Friday, December 03, 2010

Ah - All Those Potlucks and Other Collaborative Meals!


'Tis the season and all, and that means there are more and more occasions where we're all carting our particular contribution to a collective meal to a (possibly) distant location.
Don't you hate it when your crock pot dumps part of the food in the back of the car?  I know I do, and how!

Still, what's a cook to do?  How about one of these babies?  A slow cooker with a lid that actually clips on and stays sealed!  How much spiffier could one of these get without just being too out there?

Very cool.

Thursday, December 02, 2010

What to Read Right Now


Sorry I'm late with this recommendation, but (in case you're like me and don't watch the calendar as well as you ought) it's December, and it's also Advent.

So, I want to recommend that you all go out and get a copy of The Christmas Mystery by Jostein Gaarder.  It's a wonderful book to read leading up to Christmas - we get to watch as Joachim opens his special Advent Calendar each day, and receives an update on the story of a little girl, a lamb, some angels, wise men, kings, oh, the whole nine yards and more.

It's a fun read with relatively short chapters for each day from December first right down through Christmas Eve.  Highly recommended.

To Bethlehem!  To Bethlehem!

Tuesday, November 30, 2010

Sauce-age du Jour - 25 November 2010


Well, I've had some commentators tell me that the highlight of the meal from their side of the plate was the gravy.
Frankly, I can't disagree much, as gravy is always one of best parts of Thanksgiving dinner, and I generally make a mean gravy, if I do say so myself.
I think there are two keys to making good gravy, once one is beyond the pan drippings and any extra stock that's going in.
  • It takes more salt than you think, and
  • Never use flour, only use cornstarch.
If you follow those two simple tips, you'll have gravy success too.  Once the drippings / stock hits a boil and you've salted it pretty well, take a small glass with a couple good forks of cornstarch and stir in some cold water.
Stir in that slurry, and watch it thicken the gravy - without any lumps!  It may take a second dose, depending on how much liquid you're trying to thicken, but it's the stuff to use.

There, that's my secret.  That and tasting the gravy as it boils to see if it needs more salt (it probably does).


Sunday, November 28, 2010

Vegage du Jour - 25 November 2010


Yes, the turkey was great as usual (glazed with a mixture of maple syrup and Bourbon), but this year the cooking highlight was the green bean casserole! (At least it was for me, as it was a dairy- and gluten- free version we made up.)

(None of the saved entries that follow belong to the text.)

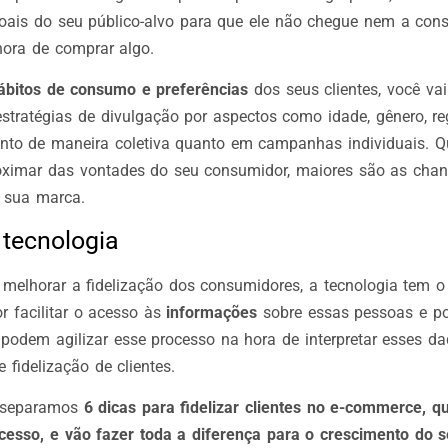
oais do seu público-alvo para que ele não chegue nem a cons
hora de comprar algo.
bitos de consumo e preferências
dos seus clientes, você vai
tratégias de divulgação por aspectos como idade, gênero, reg
 tanto de maneira coletiva quanto em campanhas individuais. 
oximar das vontades do seu consumidor, maiores são as chanc
à sua marca.
 tecnologia
 melhorar a fidelização dos consumidores, a tecnologia tem o
r facilitar o acesso às
informações
sobre essas pessoas e po
podem agilizar esse processo na hora de interpretar esses dad
e fidelização de clientes.
 separamos
6 dicas para fidelizar clientes no e-commerce,
q
cesso, e vão fazer toda a diferença para o crescimento do s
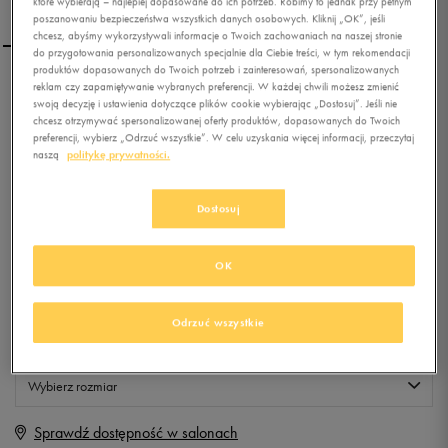
które wybierają – najlepiej dopasowane do ich potrzeb. Robimy to jednak przy pełnym
poszanowaniu bezpieczeństwa wszystkich danych osobowych. Kliknij „OK”, jeśli
chcesz, abyśmy wykorzystywali informacje o Twoich zachowaniach na naszej stronie
do przygotowania personalizowanych specjalnie dla Ciebie treści, w tym rekomendacji
produktów dopasowanych do Twoich potrzeb i zainteresowań, spersonalizowanych
reklam czy zapamiętywanie wybranych preferencji. W każdej chwili możesz zmienić
O'NEILL T-SHIRT JONI TAN
swoją decyzję i ustawienia dotyczące plików cookie wybierając „Dostosuj”. Jeśli nie
chcesz otrzymywać spersonalizowanej oferty produktów, dopasowanych do Twoich
preferencji, wybierz „Odrzuć wszystkie”. W celu uzyskania więcej informacji, przeczytaj
naszą
politykę prywatności.
0.0
(
0
)
19,99
zł
z Vat
Dostosuj
+ 100 PKT W
KLUBIE 50 STYLE
OK
Produkt niedostępny
Odrzuć wszystkie
Jeśli artykuł będzie ponownie dostępny, otrzymasz od nas powiadomienie.
Wybierz rozmiar
Sprawdź dostępność w salonach
XS
Powiadom o dostępności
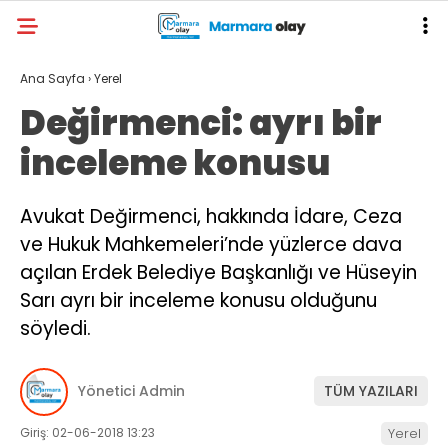
Ana Sayfa
›
Yerel
Değirmenci: ayrı bir
inceleme konusu
Avukat Değirmenci, hakkında İdare, Ceza
ve Hukuk Mahkemeleri’nde yüzlerce dava
açılan Erdek Belediye Başkanlığı ve Hüseyin
Sarı ayrı bir inceleme konusu olduğunu
söyledi.
Yönetici Admin
TÜM YAZILARI
Giriş: 02-06-2018 13:23
Yerel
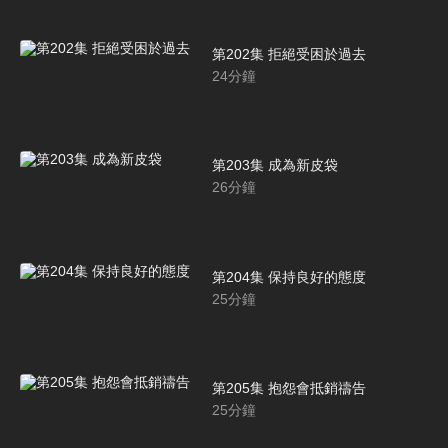
第202集 拒絕受困於過去
24
分鐘
第203集 成為新皮袋
26
分鐘
第204集 保持良好的態度
25
分鐘
第205集 抱怨會抵銷禱告
25
分鐘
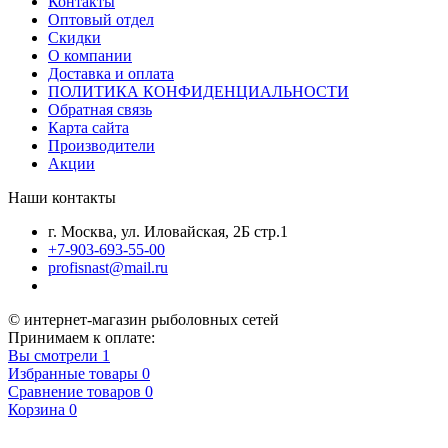
Контакты
Оптовый отдел
Скидки
О компании
Доставка и оплата
ПОЛИТИКА КОНФИДЕНЦИАЛЬНОСТИ
Обратная связь
Карта сайта
Производители
Акции
Наши контакты
г. Москва, ул. Иловайская, 2Б стр.1
+7-903-693-55-00
profisnast@mail.ru
© интернет-магазин рыболовных сетей
Принимаем к оплате:
Вы смотрели
1
Избранные товары
0
Сравнение товаров
0
Корзина
0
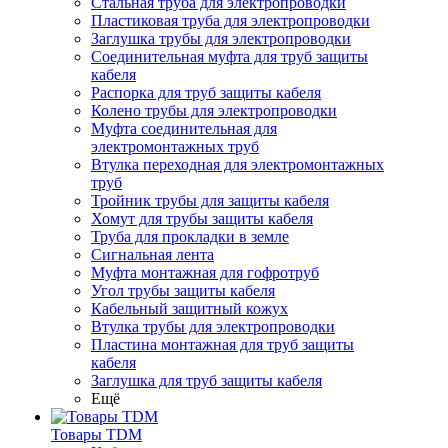
Стальная труба для электропроводки
Пластиковая труба для электропроводки
Заглушка трубы для электропроводки
Соединительная муфта для труб защиты
кабеля
Распорка для труб защиты кабеля
Колено трубы для электропроводки
Муфта соединительная для
электромонтажных труб
Втулка переходная для электромонтажных
труб
Тройник трубы для защиты кабеля
Хомут для трубы защиты кабеля
Труба для прокладки в земле
Сигнальная лента
Муфта монтажная для гофротруб
Угол трубы защиты кабеля
Кабельный защитный кожух
Втулка трубы для электропроводки
Пластина монтажная для труб защиты
кабеля
Заглушка для труб защиты кабеля
Ещё
Товары TDM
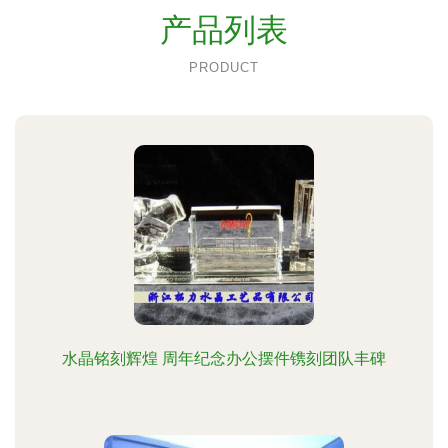
产品列表
PRODUCT
水晶铭刻辉煌 周年纪念办公摆件镌刻团队丰碑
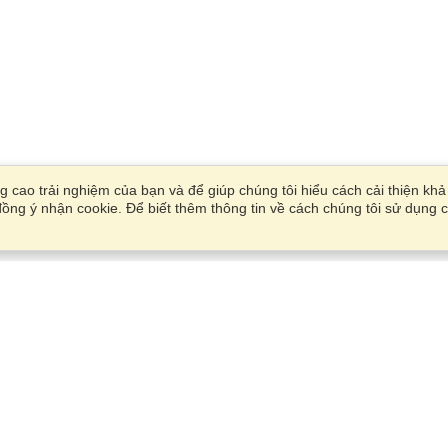
 cao trải nghiệm của bạn và để giúp chúng tôi hiểu cách cải thiện kh
ồng ý nhận cookie. Để biết thêm thông tin về cách chúng tôi sử dụng c
Tài Khoản
Văn Phòng
Hoàn thành một ứng dụng
Quản lý người đăng ký của tôi
23rd Floor, Vinaconex 9 Towe
Quản lý đơn đặt hàng của tôi
Pham Hung road, Me Tri,
Tu Liem
Xem trên bản đồ
VisaHQ cho Doanh nghiệp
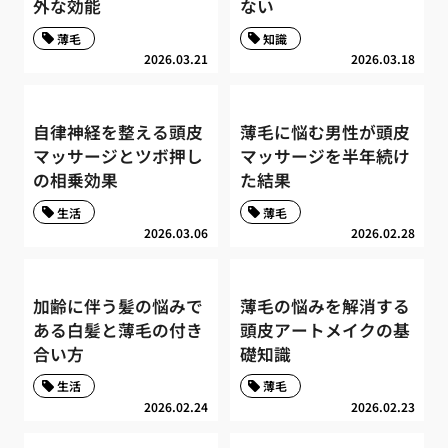
外な効能
ない
薄毛
知識
2026.03.21
2026.03.18
自律神経を整える頭皮
薄毛に悩む男性が頭皮
マッサージとツボ押し
マッサージを半年続け
の相乗効果
た結果
生活
薄毛
2026.03.06
2026.02.28
加齢に伴う髪の悩みで
薄毛の悩みを解消する
ある白髪と薄毛の付き
頭皮アートメイクの基
合い方
礎知識
生活
薄毛
2026.02.24
2026.02.23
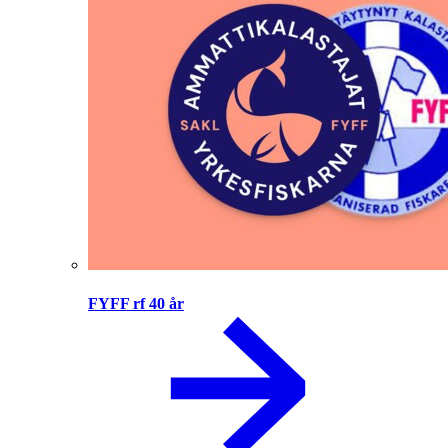
FYFF rf 40 år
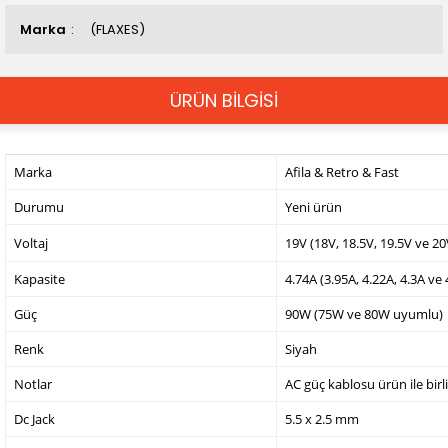
Marka
(FLAXES)
ÜRÜN BİLGİSİ
Marka
Afila & Retro & Fast
Durumu
Yeni ürün
Voltaj
19V (18V, 18.5V, 19.5V ve 2
Kapasite
4.74A (3.95A, 4.22A, 4.3A ve
Güç
90W (75W ve 80W uyumlu)
Renk
Siyah
Notlar
AC güç kablosu ürün ile birl
Dc Jack
5.5 x 2.5 mm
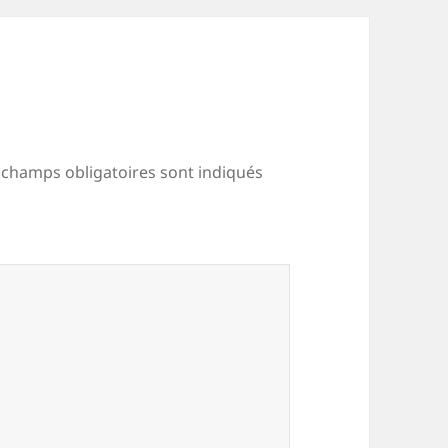
 champs obligatoires sont indiqués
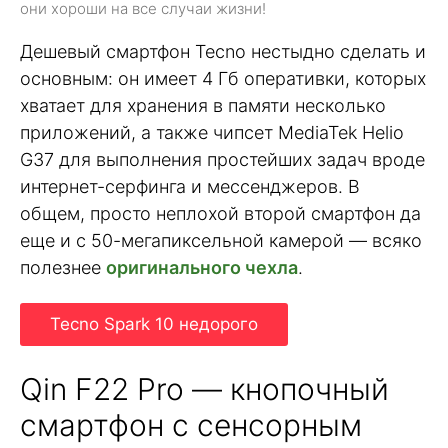
они хороши на все случаи жизни!
Дешевый смартфон Tecno нестыдно сделать и
основным: он имеет 4 Гб оперативки, которых
хватает для хранения в памяти несколько
приложений, а также чипсет MediaTek Helio
G37 для выполнения простейших задач вроде
интернет-серфинга и мессенджеров. В
общем, просто неплохой второй смартфон да
еще и с 50-мегапиксельной камерой — всяко
полезнее
оригинального чехла
.
Tecno Spark 10 недорого
Qin F22 Pro — кнопочный
смартфон с сенсорным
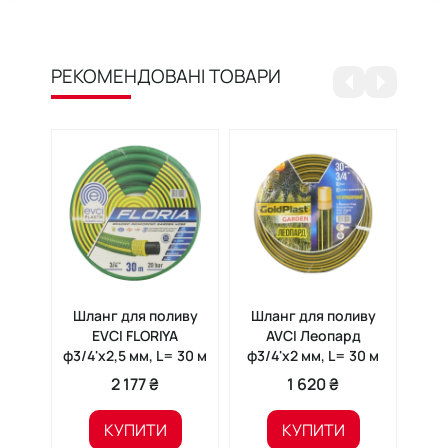
РЕКОМЕНДОВАНІ ТОВАРИ
Шланг для поливу
Шланг для поливу
Шл
EVCI FLORIYA
AVCI Леопард
AVC
ф3/4'x2,5 мм, L= 30 м
ф3/4'x2 мм, L= 30 м
ф3/
2 177 ₴
1 620 ₴
КУПИТИ
КУПИТИ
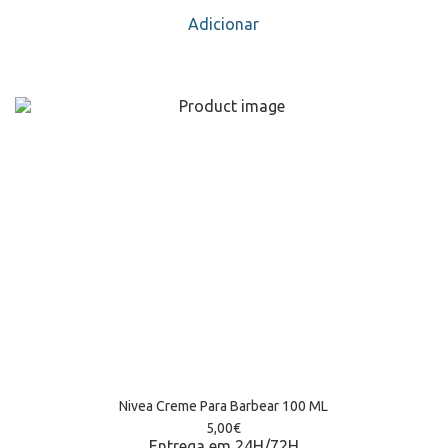
Adicionar
Nivea Creme Para Barbear 100 ML
5,00
€
Entrega em 24H/72H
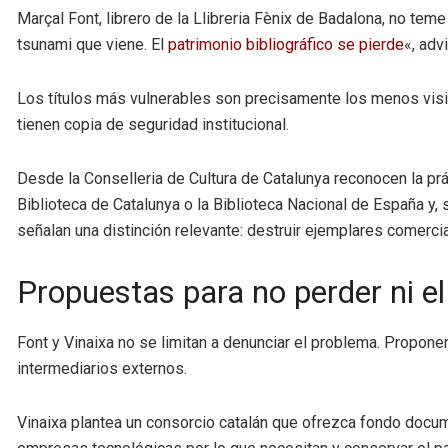
Marçal Font, librero de la Llibreria Fènix de Badalona, no te
tsunami que viene. El
patrimonio bibliográfico se pierde
«, advi
Los títulos más vulnerables son precisamente los menos vis
tienen copia de seguridad institucional.
Desde la Conselleria de Cultura de Catalunya reconocen la prá
Biblioteca de Catalunya o la Biblioteca Nacional de España y,
señalan una distinción relevante: destruir ejemplares comercia
Propuestas para no perder ni el 
Font y Vinaixa no se limitan a denunciar el problema. Propone
intermediarios externos.
Vinaixa plantea un consorcio catalán que ofrezca fondo documen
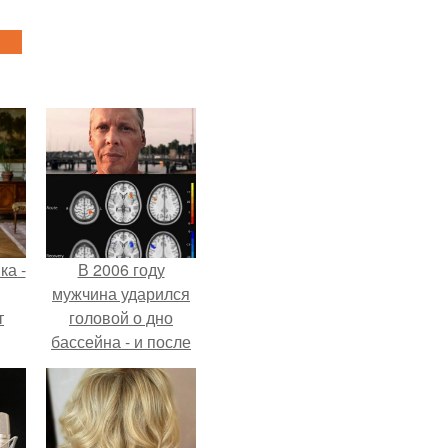
ка -
В 2006 году
мужчина ударился
т
головой о дно
бассейна - и после
о и
этого его жизнь
бои
изменилась самым
странным образом.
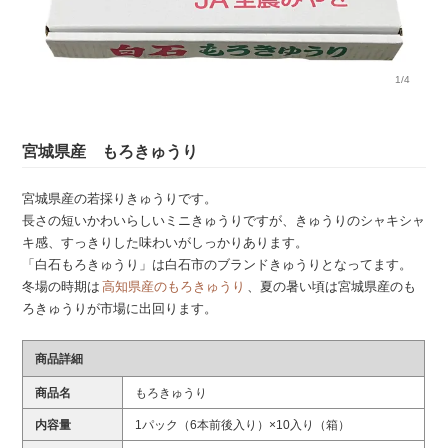
1/4
宮城県産 もろきゅうり
宮城県産の若採りきゅうりです。
長さの短いかわいらしいミニきゅうりですが、きゅうりのシャキシャ
キ感、すっきりした味わいがしっかりあります。
「白石もろきゅうり」は白石市のブランドきゅうりとなってます。
冬場の時期は
高知県産のもろきゅうり
、夏の暑い頃は宮城県産のも
ろきゅうりが市場に出回ります。
商品詳細
商品名
もろきゅうり
内容量
1パック（6本前後入り）×10入り（箱）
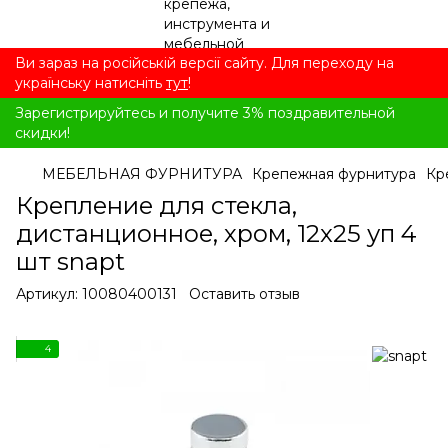
Ви зараз на російській версії сайту. Для переходу на
українську натисніть
тут
!
Зарегистрируйтесь и получите 3% поздравительной
скидки!
МЕБЕЛЬНАЯ ФУРНИТУРА
Крепежная фурнитура
Кр
Крепление для стекла,
дистанционное, хром, 12x25 уп 4
шт snapt
Артикул:
10080400131
Оставить отзыв
4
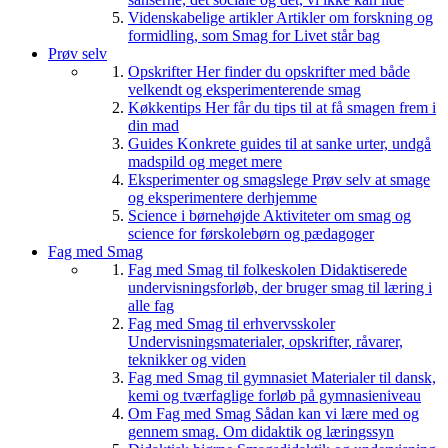
Videnskabelige artikler
Artikler om forskning og
formidling, som Smag for Livet står bag
Prøv selv
Opskrifter
Her finder du opskrifter med både
velkendt og eksperimenterende smag
Køkkentips
Her får du tips til at få smagen frem i
din mad
Guides
Konkrete guides til at sanke urter, undgå
madspild og meget mere
Eksperimenter og smagslege
Prøv selv at smage
og eksperimentere derhjemme
Science i børnehøjde
Aktiviteter om smag og
science for førskolebørn og pædagoger
Fag med Smag
Fag med Smag til folkeskolen
Didaktiserede
undervisningsforløb, der bruger smag til læring i
alle fag
Fag med Smag til erhvervsskoler
Undervisningsmaterialer, opskrifter, råvarer,
teknikker og viden
Fag med Smag til gymnasiet
Materialer til dansk,
kemi og tværfaglige forløb på gymnasieniveau
Om Fag med Smag
Sådan kan vi lære med og
gennem smag. Om didaktik og læringssyn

The normal mushroom soup mode wasn't going to work, so what to do?  I had used a can of mushroom stems and pieces for something a while ago when we had run out of fresh (?!) shrooms, so that was in my head already.  Here's the way it went:
  • Take two cans of mushroom stems and pieces and bring them to a boil in a saucepan - with all that good juice that comes in the cans, nothing else.  OK, it actually took some salt and freshly ground pepper, but those don't really count, right Claire?
  • Now thicken that with a nice slurry of corn starch and cold water.
  • Once it's nice and thick - looking much like the stuff from the can - add in about 2/3 C of Tofutti "sour cream" and stir it all together.
  • That gets added to the drained cans of green beans and cooked for a long time in a crock pot.  (that was largely because we didn't have room in the oven thanks to turkey and dressings).
  • Stirring in some of the french-fried onions adds flavour and texture, and then you can top them with the rest of the can and put it in the oven once the turkey comes out.

That's it - very simple, very easy, very tasty, and good for everyone, not just the lactose-insurgent folks at the table.